PCA dimension reduction applied across all small-scale data. (a) A scree plot of the cumulative variability explained across components.  (b) Scatterplots of Glucose and the first three principal components.

Figure 9.8: PCA dimension reduction applied across all small-scale data. (a) A scree plot of the cumulative variability explained across components. (b) Scatterplots of Glucose and the first three principal components.

When PCA is applied to the small-scale data, the amount of variation in intensity values across wavelengths can be summarized with a scree plot (Figure 9.8(a)). For these data, 11 components explain approximately 80 percent of the predictor variation, while 33 components explain nearly 90 percent of the variation. The relationships between the response and each of the first three new components are shown in Figure 9.8(b). The new components are uncorrelated and are now an ideal input to any predictive model. However none of the first three components have a strong relationship with the response. When faced with highly correlated predictors, and when the goal is to find the optimal relationship between the predictors and the response, a more effective alternative technique is partial least squares (described in Section 6.3.1.5).

A second approach to reducing correlation is through first-order differentiation within each profile. To compute first-order differentiation, the response at the \((p-1)^{st}\) value in the profile is subtracted from the response at the \(p^{th}\) value in the profile. This difference represents the rate of change of the response between consecutive measurements in the profile. Larger changes correspond to a larger movement and could potentially be related to the signal in the response. Moreover, calculating the first-order difference makes the new values relative to the previous value and removes the relationship with values that are 2 or more steps away from the current value. This means that the autocorrelation across the profile should greatly be reduced. This is directly related to the equation shown in the introduction to this chapter; large positive covariances, such as those seem between wavelengths, can drastically reduce noise and variation in the differences.

Autocorrelations before and after taking derivatives of the spectra.

Figure 9.9: Autocorrelations before and after taking derivatives of the spectra.
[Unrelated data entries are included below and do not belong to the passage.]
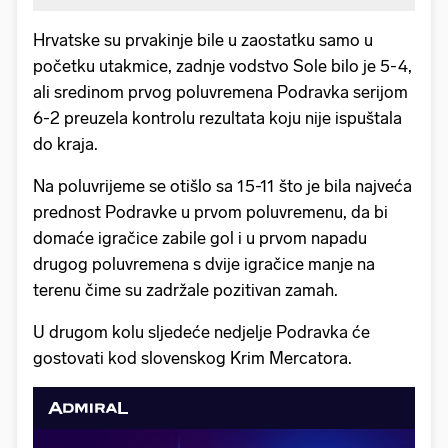
Hrvatske su prvakinje bile u zaostatku samo u
početku utakmice, zadnje vodstvo Sole bilo je 5-4,
ali sredinom prvog poluvremena Podravka serijom
6-2 preuzela kontrolu rezultata koju nije ispuštala
do kraja.
Na poluvrijeme se otišlo sa 15-11 što je bila najveća
prednost Podravke u prvom poluvremenu, da bi
domaće igračice zabile gol i u prvom napadu
drugog poluvremena s dvije igračice manje na
terenu čime su zadržale pozitivan zamah.
U drugom kolu sljedeće nedjelje Podravka će
gostovati kod slovenskog Krim Mercatora.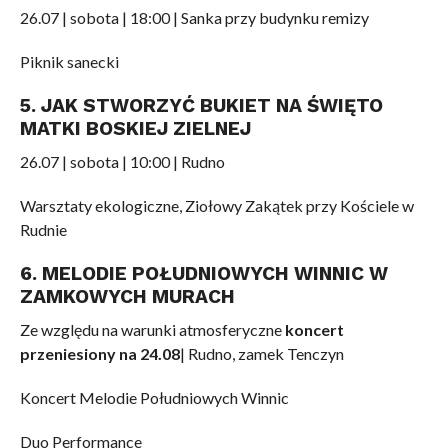
26.07 | sobota | 18:00 | Sanka przy budynku remizy
Piknik sanecki
5. JAK STWORZYĆ BUKIET NA ŚWIĘTO
MATKI BOSKIEJ ZIELNEJ
26.07 | sobota | 10:00 | Rudno
Warsztaty ekologiczne, Ziołowy Zakątek przy Kościele w
Rudnie
6. MELODIE POŁUDNIOWYCH WINNIC W
ZAMKOWYCH MURACH
Ze względu na warunki atmosferyczne
koncert
przeniesiony na 24.08
| Rudno, zamek Tenczyn
Koncert Melodie Południowych Winnic
Duo Performance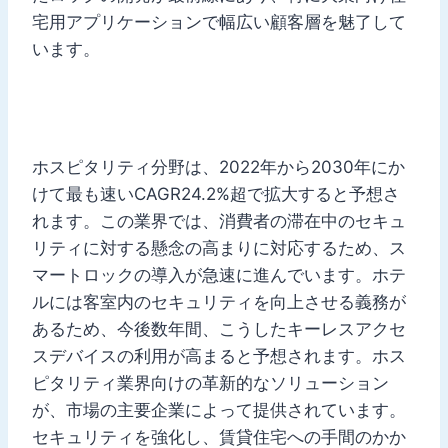
宅用アプリケーションで幅広い顧客層を魅了して
います。
ホスピタリティ分野は、2022年から2030年にか
けて最も速いCAGR24.2%超で拡大すると予想さ
れます。この業界では、消費者の滞在中のセキュ
リティに対する懸念の高まりに対応するため、ス
マートロックの導入が急速に進んでいます。ホテ
ルには客室内のセキュリティを向上させる義務が
あるため、今後数年間、こうしたキーレスアクセ
スデバイスの利用が高まると予想されます。ホス
ピタリティ業界向けの革新的なソリューション
が、市場の主要企業によって提供されています。
セキュリティを強化し、賃貸住宅への手間のかか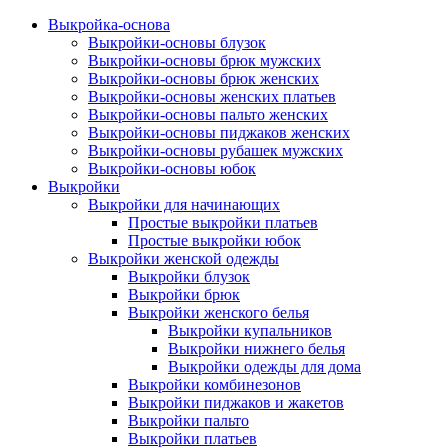
Выкройка-основа
Выкройки-основы блузок
Выкройки-основы брюк мужских
Выкройки-основы брюк женских
Выкройки-основы женских платьев
Выкройки-основы пальто женских
Выкройки-основы пиджаков женских
Выкройки-основы рубашек мужских
Выкройки-основы юбок
Выкройки
Выкройки для начинающих
Простые выкройки платьев
Простые выкройки юбок
Выкройки женской одежды
Выкройки блузок
Выкройки брюк
Выкройки женского белья
Выкройки купальников
Выкройки нижнего белья
Выкройки одежды для дома
Выкройки комбинезонов
Выкройки пиджаков и жакетов
Выкройки пальто
Выкройки платьев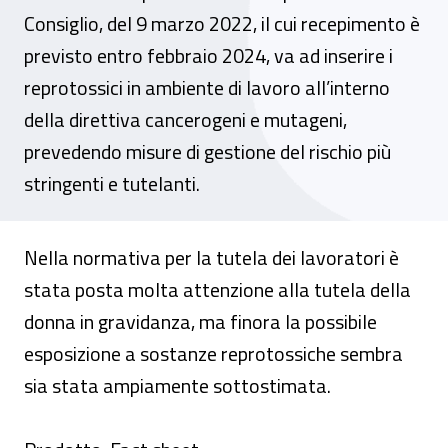
Consiglio, del 9 marzo 2022, il cui recepimento è
previsto entro febbraio 2024, va ad inserire i
reprotossici in ambiente di lavoro all’interno
della direttiva cancerogeni e mutageni,
prevedendo misure di gestione del rischio più
stringenti e tutelanti.
Nella normativa per la tutela dei lavoratori è
stata posta molta attenzione alla tutela della
donna in gravidanza, ma finora la possibile
esposizione a sostanze reprotossiche sembra
sia stata ampiamente sottostimata.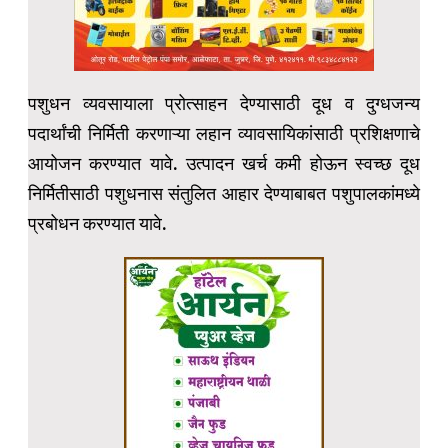
पशुधन व्यवसायाला प्रोत्साहन देण्यासाठी दूध व दुग्धजन्य
पदार्थांची निर्मिती करणाऱ्या लहान व्यावसायिकांसाठी प्रशिक्षणाचे
आयोजन करण्यात यावे. उत्पादन खर्च कमी होऊन स्वच्छ दूध
निर्मितीसाठी पशुधनास संतुलित आहार देण्याबाबत पशुपालकांमध्ये
प्रबोधन करण्यात यावे.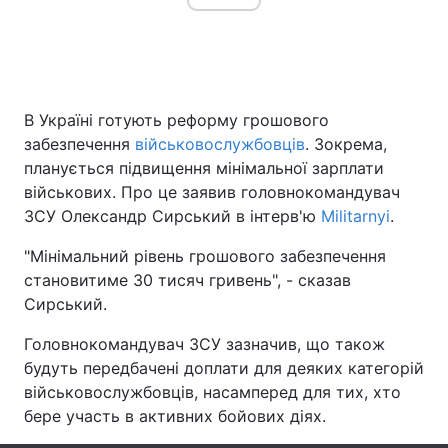
Головна
Війна
В Україні готують реформу грошового
Україна
Політика
забезпечення
військовослужбовців
. Зокрема,
планується підвищення мінімальної зарплати
Економіка
Світ
військових. Про це заявив головнокомандувач
ЗСУ Олександр Сирський в інтерв'ю
Militarnyi
.
Спорт
Наука
"Мінімальний рівень грошового забезпечення
Техно і зв'язок
Лайт
становитиме 30 тисяч гривень", - сказав
Сирський.
Зброя
Інциденти
Головнокомандувач ЗСУ зазначив, що також
Здоров'я
Туризм
будуть передбачені доплати для деяких категорій
військовослужбовців, насамперед для тих, хто
Цікавинки
Погода
бере участь в активних бойових діях.
Екологія
Регіони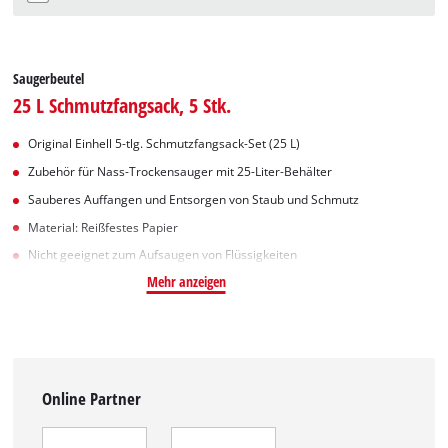
Saugerbeutel
25 L Schmutzfangsack, 5 Stk.
Original Einhell 5-tlg. Schmutzfangsack-Set (25 L)
Zubehör für Nass-Trockensauger mit 25-Liter-Behälter
Sauberes Auffangen und Entsorgen von Staub und Schmutz
Material: Reißfestes Papier
Nicht geeignet zum Aufsaugen von Flüssigkeiten
Mehr anzeigen
Online Partner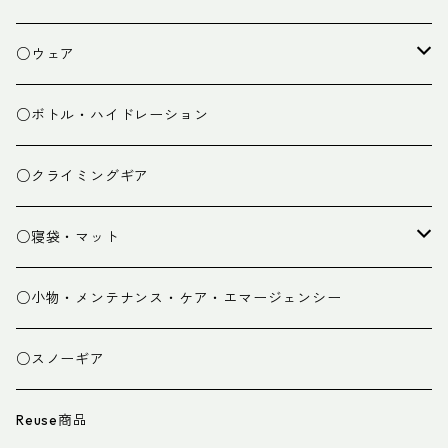
焚き火小物
○ウェア
ミドルレイヤー
○ボトル・ハイドレーション
ベースレイヤー
○クライミングギア
パンツ
○寝袋・マット
グローブ
寝袋
○小物・メンテナンス・ケア・エマージェンシー
スパッツ・ゲイター
マット
○スノーギア
衣類小物
寝具小物
Reuse商品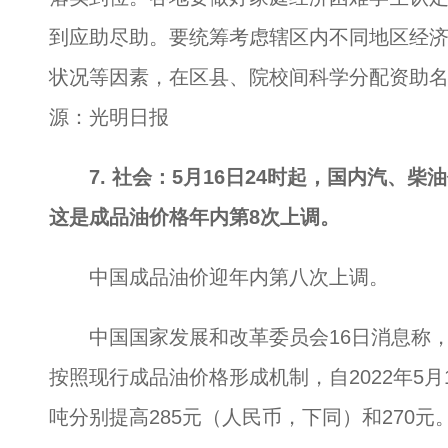
到应助尽助。要统筹考虑辖区内不同地区经
状况等因素，在区县、院校间科学分配资助名
源：光明日报
7. 社会：5月16日24时起，国内汽、柴
这是成品油价格年内第8次上调。
中国成品油价迎年内第八次上调。
中国国家发展和改革委员会16日消息称，
按照现行成品油价格形成机制，自2022年5月
吨分别提高285元（人民币，下同）和270元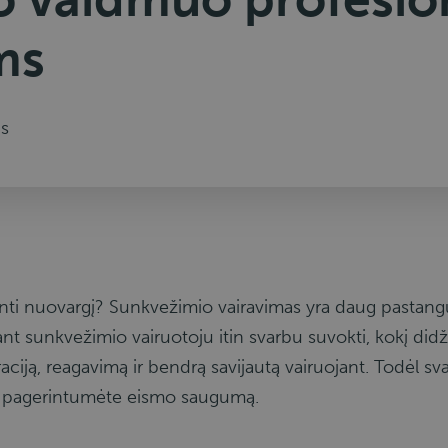
ms
is
inti nuovargį? Sunkvežimio vairavimas yra daug pastangų 
bant sunkvežimio vairuotoju itin svarbu suvokti, kokį di
ciją, reagavimą ir bendrą savijautą vairuojant. Todėl sv
r pagerintumėte eismo saugumą.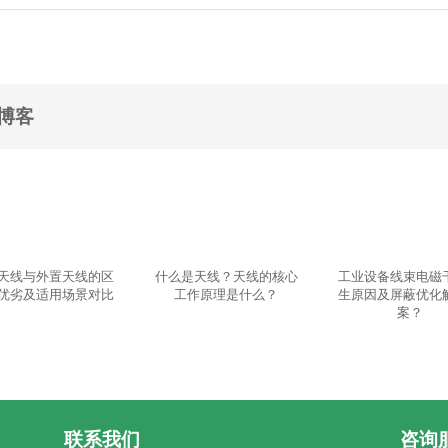
博客
天线与外置天线的区
什么是天线？天线的核心
工业设备线束电磁
优劣及适用场景对比
工作原理是什么？
生原因及屏蔽优化
案？
联系我们
咨询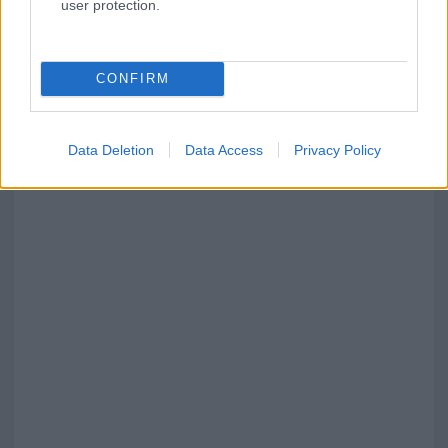
user protection.
CONFIRM
Data Deletion
Data Access
Privacy Policy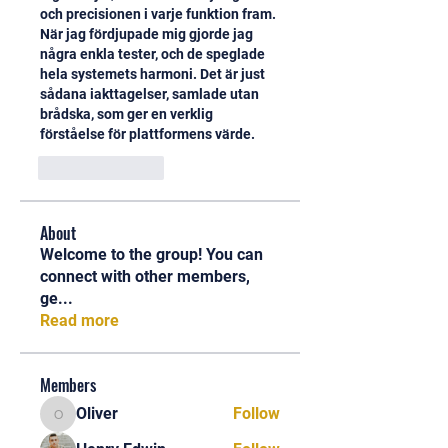
och precisionen i varje funktion fram. 
När jag fördjupade mig gjorde jag 
några enkla tester, och de speglade 
hela systemets harmoni. Det är just 
sådana iakttagelser, samlade utan 
brådska, som ger en verklig 
förståelse för plattformens värde.
Like
Reply
About
Welcome to the group! You can
connect with other members,
ge
...
Read more
Members
Oliver
Follow
Oliver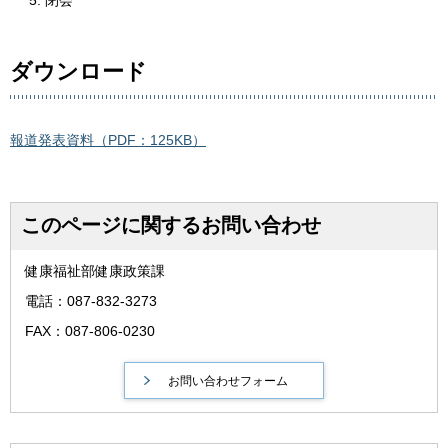
閉会
ダウンロード
報道発表資料（PDF：125KB）
このページに関するお問い合わせ
健康福祉部健康政策課
電話：087-832-3273
FAX：087-806-0230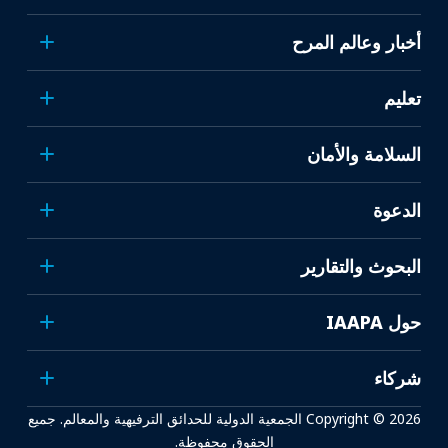
أخبار وعالم المرح
تعليم
السلامة والأمان
الدعوة
البحوث والتقارير
حول IAAPA
شركاء
Copyright © 2026 الجمعية الدولية للحدائق الترفيهية والمعالم. جميع
الحقوق محفوظة.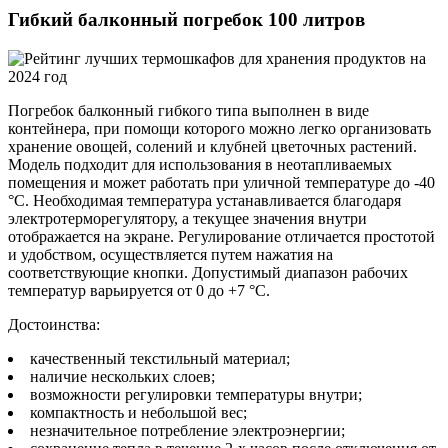
Гибкий балконный погребок 100 литров
Погребок балконный гибкого типа выполнен в виде
контейнера, при помощи которого можно легко организовать
хранение овощей, солений и клубней цветочных растений.
Модель подходит для использования в неотапливаемых
помещения и может работать при уличной температуре до -40
°C. Необходимая температура устанавливается благодаря
электротерморегулятору, а текущее значения внутри
отображается на экране. Регулирование отличается простотой
и удобством, осуществляется путем нажатия на
соответствующие кнопки. Допустимый диапазон рабочих
температур варьируется от 0 до +7 °C.
Достоинства:
качественный текстильный материал;
наличие нескольких слоев;
возможности регулировки температуры внутри;
компактность и небольшой вес;
незначительное потребление электроэнергии;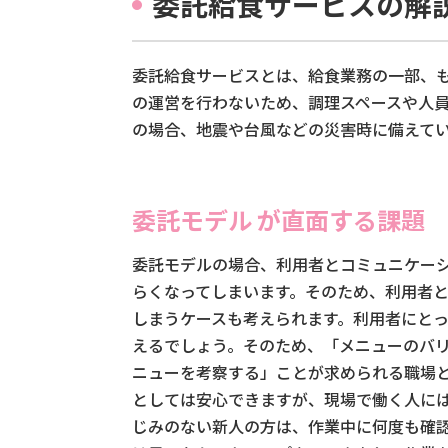
委託給食サービスの解
委託給食サービスとは、給食業務の一部、
の運営を行わないため、調理スペースや人
の場合、地震や台風などの災害時に備えて
委託モデル が直面する課題
委託モデルの場合、利用者とコミュニケー
らくなってしまいます。そのため、利用者
しまうケースも考えられます。利用者にと
えるでしょう。そのため、「メニューのバ
ニューを考察する」ことが求められる職場と
としては安心できますが、現場で働く人に
じみのない新人の方は、作業中に何度も確認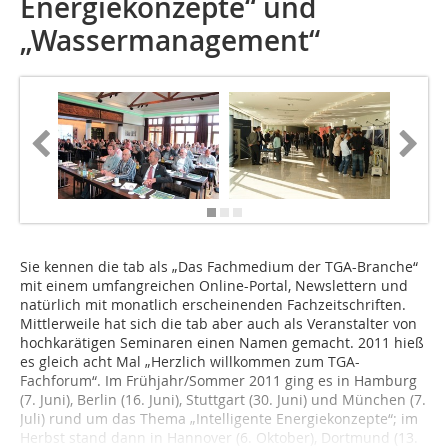
Energiekonzepte“ und
„Wassermanagement“
Sie kennen die tab als „Das Fachmedium der TGA-Branche“
mit einem umfangreichen Online-Portal, Newslettern und
natürlich mit monatlich erscheinenden Fachzeitschriften.
Mittlerweile hat sich die tab aber auch als Ver­anstalter von
hochkaräti­gen Seminaren einen Namen gemacht. 2011 hieß
es gleich acht Mal „Herzlich willkommen zum TGA-
Fachforum“. Im Frühjahr/Sommer 2011 ging es in Hamburg
(7. Juni), Berlin (16. Juni), Stuttgart (30. Juni) und München (7.
Juli) rund um das Thema „Intelligente Energiekonzepte“; im
Herbst stand dann in Hannover (6. Oktober), Dortmund (13.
Figure 9.9 shows the autocorrelation values across the first 200 lags within the profile for the first day and bioreactor before and after the derivatives were calculated. The autocorrelations drop dramatically, and only first 3 lags have correlations greater than 0.95.

The original profile of the first day of the first small-scale bioreactor and the profile of the baseline corrected, standardized, and first-order differenced version of the same bioreactor are compared in Figure 9.10. These steps shows how the within-spectra drift has been removed and most of the trends that are unrelated to the peaks have been minimized.

Spectra for the first day of the first small-scale bioreactor where the preprocessing steps have been sequentially applied.

Figure 9.10: Spectra for the first day of the first small-scale bioreactor where the preprocessing steps have been sequentially applied.

While the number of lagged differences that are highly correlated is small, these will still pose a problem for predictive models. One solution would be to select every \(m^{th}\) profile, where \(m\) is chosen such that the autocorrelation at that lag falls below a threshold such as 0.9 or 0.95. Another solution would be to filter out highly correlated differences using the correlation filter (Section 2) across all profiles.